In TDI, a small pulsed-wave sampling volume measures the velocities of the myocardium as it moves toward and away from the transducer. The sample volume is placed in the middle of a segment of the heart and velocities within that area are measured. A velocity against time plot is displayed, using the convention that tissue moving toward the transducer is positive and away from the transducer is negative (as in conventional Doppler). During interrogation of the basal segment of the septum in the ME four-chamber view, as the heart contracts and thickens during systole, the atrioventricular ring moves toward the apex (away from the transducer) producing a
negative deflection (
Fig. 3.15).
Because this is a Doppler technique, TDI will underestimate the myocardial velocities if the angle of interrogation is not parallel to motion (
12). Care should therefore be taken to ensure that the ultrasound beam is aligned with the direction of the motion of the myocardium. The angle of incidence should not exceed 15°,
thereby keeping the velocity underestimation to <4% (
11). Although most ultrasound platforms allow for correction of the Doppler equation for the angle of incidence, this is not recommended.

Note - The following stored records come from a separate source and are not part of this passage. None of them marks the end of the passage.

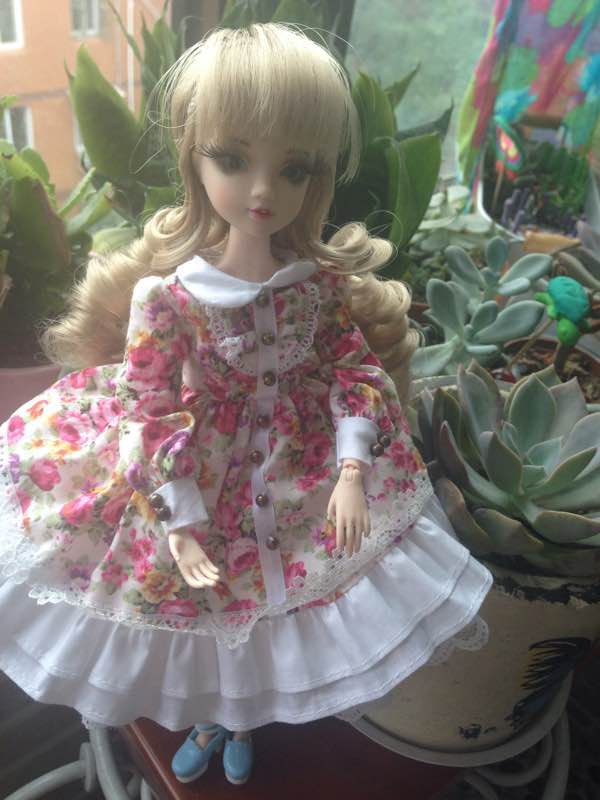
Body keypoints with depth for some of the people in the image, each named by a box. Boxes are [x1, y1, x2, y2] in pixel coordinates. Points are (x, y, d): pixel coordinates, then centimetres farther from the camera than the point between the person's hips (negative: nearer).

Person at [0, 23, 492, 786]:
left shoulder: (325, 279, -13)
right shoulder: (167, 293, -23)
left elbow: (357, 368, -6)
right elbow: (154, 415, -18)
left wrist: (350, 470, -16)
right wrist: (182, 522, -16)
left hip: (302, 477, 3)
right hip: (202, 484, -2)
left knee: (268, 611, 22)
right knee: (199, 608, 20)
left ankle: (240, 723, 56)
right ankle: (205, 720, 56)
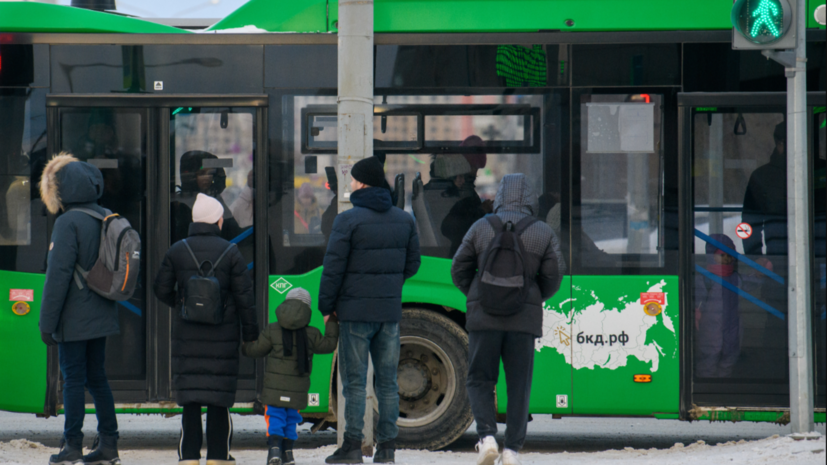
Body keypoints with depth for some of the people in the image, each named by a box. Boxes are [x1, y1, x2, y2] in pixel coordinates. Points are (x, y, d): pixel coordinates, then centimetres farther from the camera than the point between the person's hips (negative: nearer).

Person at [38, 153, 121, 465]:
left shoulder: (68, 223, -15)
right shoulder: (106, 218, 8)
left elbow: (58, 276, -17)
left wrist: (47, 322, -13)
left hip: (74, 319, -7)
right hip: (101, 316, 7)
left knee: (72, 378, -1)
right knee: (96, 377, 13)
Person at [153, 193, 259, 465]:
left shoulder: (177, 251, 0)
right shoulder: (230, 253, -4)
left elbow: (162, 290, 2)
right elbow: (244, 295, -4)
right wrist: (250, 331, 4)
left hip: (186, 334, 1)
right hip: (222, 337, -1)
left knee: (189, 397, 4)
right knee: (219, 399, 5)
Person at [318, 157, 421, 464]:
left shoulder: (348, 220, -10)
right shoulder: (404, 220, 7)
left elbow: (333, 268, -11)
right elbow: (412, 264, 13)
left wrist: (326, 306, -1)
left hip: (356, 311, -5)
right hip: (390, 311, 5)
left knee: (354, 380, -1)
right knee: (387, 380, 7)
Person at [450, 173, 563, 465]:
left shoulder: (481, 228, 0)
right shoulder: (544, 233, 0)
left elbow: (459, 271, 3)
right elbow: (553, 277, 1)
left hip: (484, 316, -1)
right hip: (525, 319, 1)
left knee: (480, 380, 9)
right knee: (519, 386, 7)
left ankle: (487, 435, -11)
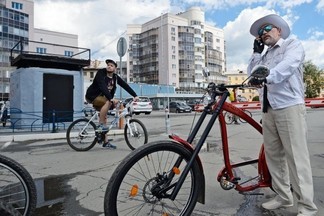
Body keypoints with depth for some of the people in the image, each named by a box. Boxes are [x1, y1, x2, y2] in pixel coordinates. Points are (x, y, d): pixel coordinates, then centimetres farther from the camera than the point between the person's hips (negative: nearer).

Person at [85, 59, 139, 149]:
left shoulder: (116, 77, -1)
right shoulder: (101, 73, -19)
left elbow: (125, 86, -6)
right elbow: (102, 87, -34)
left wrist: (135, 95, -17)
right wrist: (111, 98, -46)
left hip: (101, 97, 7)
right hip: (92, 96, -6)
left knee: (104, 117, 3)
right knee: (108, 102, -32)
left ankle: (106, 142, 8)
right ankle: (101, 125, -23)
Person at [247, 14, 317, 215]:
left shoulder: (293, 44, 7)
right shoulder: (264, 56, 26)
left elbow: (288, 65, -14)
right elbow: (251, 73, 12)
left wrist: (265, 77, -31)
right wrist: (256, 51, 12)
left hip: (289, 107, -6)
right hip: (268, 109, 6)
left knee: (296, 157, -8)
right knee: (273, 155, 6)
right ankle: (283, 197, 18)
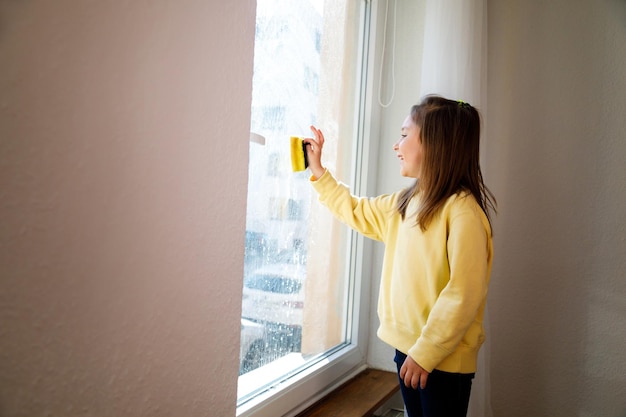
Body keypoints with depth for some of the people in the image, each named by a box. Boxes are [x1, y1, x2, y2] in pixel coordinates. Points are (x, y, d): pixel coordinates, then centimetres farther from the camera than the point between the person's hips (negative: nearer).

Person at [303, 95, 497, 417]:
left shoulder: (462, 209, -20)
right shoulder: (404, 203, 6)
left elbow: (464, 293, -22)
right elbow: (356, 212, 21)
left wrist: (426, 352, -19)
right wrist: (318, 172, 17)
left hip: (444, 358, -8)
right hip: (407, 346, 8)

Errors in TDI can occur because of tethering. For example, in an ME four-chamber view, an akinetic segment at the basal part of the septum should by definition have a longitudinal systolic velocity of zero. However, if the midventricular segment of the septal wall moves normally, tethering will cause the akinetic basal segment to also move toward the apex.

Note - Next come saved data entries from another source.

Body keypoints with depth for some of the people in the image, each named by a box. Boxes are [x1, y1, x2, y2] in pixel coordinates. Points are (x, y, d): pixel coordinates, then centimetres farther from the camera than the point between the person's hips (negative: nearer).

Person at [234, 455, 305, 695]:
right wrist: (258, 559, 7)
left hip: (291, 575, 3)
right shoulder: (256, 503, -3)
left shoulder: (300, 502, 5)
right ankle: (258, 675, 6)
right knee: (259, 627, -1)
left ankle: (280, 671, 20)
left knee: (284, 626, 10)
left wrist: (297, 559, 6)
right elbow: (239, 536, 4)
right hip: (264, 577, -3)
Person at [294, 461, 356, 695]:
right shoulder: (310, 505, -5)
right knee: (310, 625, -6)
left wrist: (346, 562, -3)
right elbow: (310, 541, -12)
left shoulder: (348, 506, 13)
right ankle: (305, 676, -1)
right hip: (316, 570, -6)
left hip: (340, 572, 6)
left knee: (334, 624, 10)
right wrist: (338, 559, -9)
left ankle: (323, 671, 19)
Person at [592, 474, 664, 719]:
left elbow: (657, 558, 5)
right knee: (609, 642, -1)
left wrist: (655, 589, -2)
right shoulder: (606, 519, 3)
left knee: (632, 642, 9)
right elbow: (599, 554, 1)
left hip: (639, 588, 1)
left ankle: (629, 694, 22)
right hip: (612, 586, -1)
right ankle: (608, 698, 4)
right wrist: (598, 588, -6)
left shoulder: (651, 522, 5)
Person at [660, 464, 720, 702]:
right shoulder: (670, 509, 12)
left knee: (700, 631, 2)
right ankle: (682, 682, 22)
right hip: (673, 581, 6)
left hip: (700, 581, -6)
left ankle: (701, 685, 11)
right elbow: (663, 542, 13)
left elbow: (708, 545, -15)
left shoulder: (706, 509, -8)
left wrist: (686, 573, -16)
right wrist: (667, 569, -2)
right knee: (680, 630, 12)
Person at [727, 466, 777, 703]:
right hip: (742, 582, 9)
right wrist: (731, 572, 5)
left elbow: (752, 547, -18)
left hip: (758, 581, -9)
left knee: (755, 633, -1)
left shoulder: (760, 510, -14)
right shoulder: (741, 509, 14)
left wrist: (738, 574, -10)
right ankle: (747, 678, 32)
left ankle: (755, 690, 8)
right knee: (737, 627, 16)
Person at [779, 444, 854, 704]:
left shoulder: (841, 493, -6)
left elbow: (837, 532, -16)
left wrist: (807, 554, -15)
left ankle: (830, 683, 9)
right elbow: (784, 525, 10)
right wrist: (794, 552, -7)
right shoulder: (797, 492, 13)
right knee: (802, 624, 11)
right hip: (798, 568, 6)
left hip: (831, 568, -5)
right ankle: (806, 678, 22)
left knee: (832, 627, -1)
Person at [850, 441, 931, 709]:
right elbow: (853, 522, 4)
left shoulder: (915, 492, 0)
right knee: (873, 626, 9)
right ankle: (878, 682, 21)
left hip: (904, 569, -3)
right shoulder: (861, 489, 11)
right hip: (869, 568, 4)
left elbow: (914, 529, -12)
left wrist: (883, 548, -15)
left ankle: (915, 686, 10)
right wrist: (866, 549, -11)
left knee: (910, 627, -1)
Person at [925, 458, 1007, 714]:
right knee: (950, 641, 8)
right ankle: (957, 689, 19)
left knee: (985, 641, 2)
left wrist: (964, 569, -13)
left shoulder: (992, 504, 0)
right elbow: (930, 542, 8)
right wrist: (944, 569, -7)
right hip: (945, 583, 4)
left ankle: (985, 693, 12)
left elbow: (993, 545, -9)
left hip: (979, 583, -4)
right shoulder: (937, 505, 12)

In general, longitudinal measurements are made at the basal and midventricular segments, obtained from the ME two- and four-chamber views. A gradient of systolic velocities exists from the base of the heart to the apex (
Table 3.2). Peak systolic longitudinal velocities at the MV annulus (Sa) are greater than velocities in the midventricular segments (Sm). Sm velocities are considered to be representative of overall systolic function. Annular velocities are difficult to acquire in patients with mitral annular calcification or with a prosthetic valve or annuloplasty ring because of signal drop out. Myocardial velocities are age and gender dependent (
Table 3.2). From
transthoracic studies, patients with normal global LV function have systolic velocities greater than 7.5 cm/s (
13) whereas velocities less than or equal to 5.5 cm/s indicate LV failure (
14). Systolic velocities less than 3 cm/s are associated with a significantly increased risk of cardiac death within 2 years (
15).
(Note that these quoted values are positive because transthoracic measurements are acquired from the apex of the heart. During systole, the myocardium moves toward the transducer producing a positive deflection.)

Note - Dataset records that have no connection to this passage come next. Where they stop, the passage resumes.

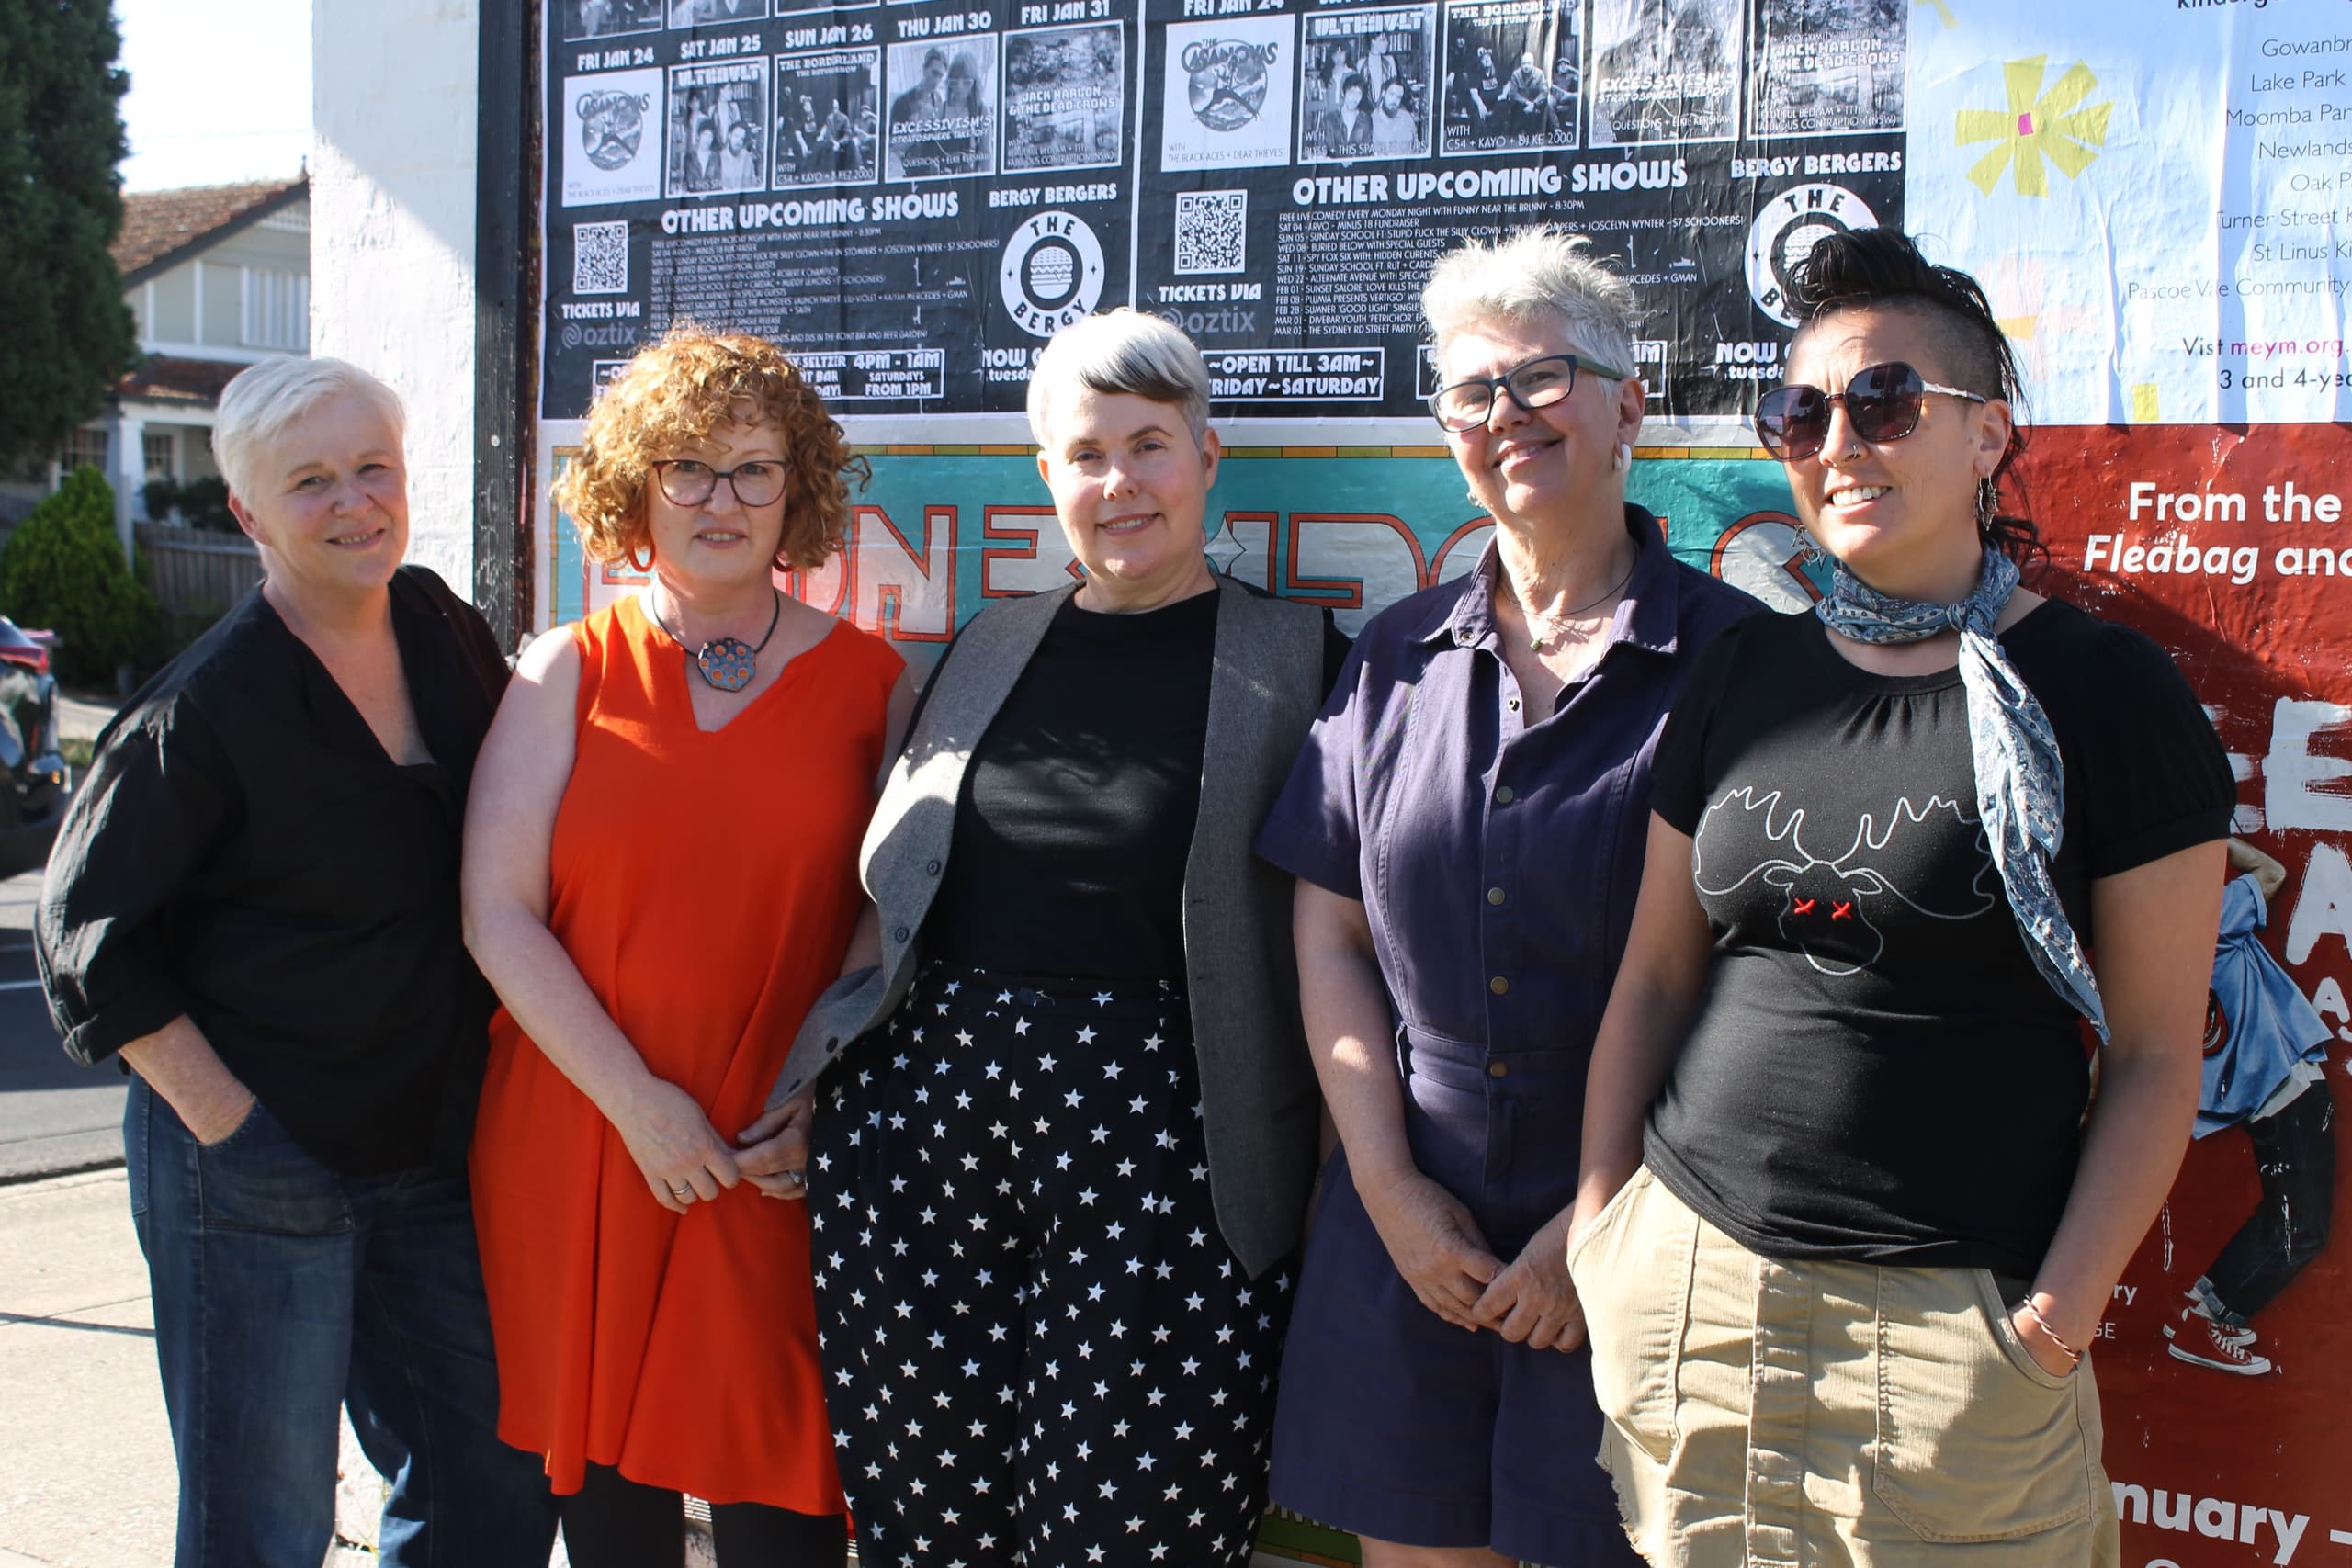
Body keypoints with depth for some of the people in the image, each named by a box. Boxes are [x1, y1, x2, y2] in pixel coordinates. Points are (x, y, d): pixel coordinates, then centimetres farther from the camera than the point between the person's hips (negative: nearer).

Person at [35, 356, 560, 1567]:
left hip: (436, 1151, 6)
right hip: (254, 1167, -6)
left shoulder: (446, 635, 4)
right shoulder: (206, 705, -13)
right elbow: (86, 925, -7)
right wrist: (214, 1104, -12)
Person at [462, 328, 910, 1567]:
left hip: (782, 1170, 0)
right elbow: (498, 916, -2)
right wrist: (637, 1102, -10)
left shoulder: (867, 680, 4)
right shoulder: (569, 671, 3)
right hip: (579, 1144, 1)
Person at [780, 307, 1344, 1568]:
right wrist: (796, 1098, 15)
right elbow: (891, 894, 19)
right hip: (923, 1100, 4)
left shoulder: (1295, 659, 2)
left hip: (1153, 1134, -3)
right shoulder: (987, 650, 14)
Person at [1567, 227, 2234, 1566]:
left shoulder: (2106, 689, -4)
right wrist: (1600, 1220, 5)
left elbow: (2157, 1055, -5)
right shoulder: (1746, 673, 8)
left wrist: (2053, 1322, -10)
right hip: (1685, 1291, 4)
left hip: (1951, 1315, -4)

The typical systolic TDI profile (
Fig. 3.15) has two parts with a biphasic wave during isovolumic contraction (IVCa and IVCb) and a monophasic wave during systolic ejection. IVCa corresponds to the timing of the MV closure and represents early myocardial activation at the base of the heart; occurring 20 to 30 ms earlier in the anteroseptal than the posterior free wall (
16). The initial movement of the myocardium at the annulus is inward and toward the apex. The second wave IVCb is in the opposite direction caused by subsequent contraction of the apex making the base bulge up and outward just before ejection. The monophasic negative systolic (S) wave is produced as the myocardium moves inward and toward the apex as the LV contracts during ejection.
Color Tissue Doppler
In the same way that conventional Doppler can be color coded to provide a color map of blood flow patterns, tissue Doppler can be color coded to display myocardial velocities; red depicting positive velocities (toward the transducer) and blue for negative velocities (away from the transducer). The display is of real-time 2D gray-scale images overlain by color-coded myocardial velocities (
Fig. 3.14;
Video 3.2).
Placing “markers” at various points along a ventricular wall during color tissue Doppler produces a graphic representation of velocity against time called
curved M-mode (
Fig. 3.16). This form of color TDI combines spatial resolution with high temporal resolution and can be displayed in real time.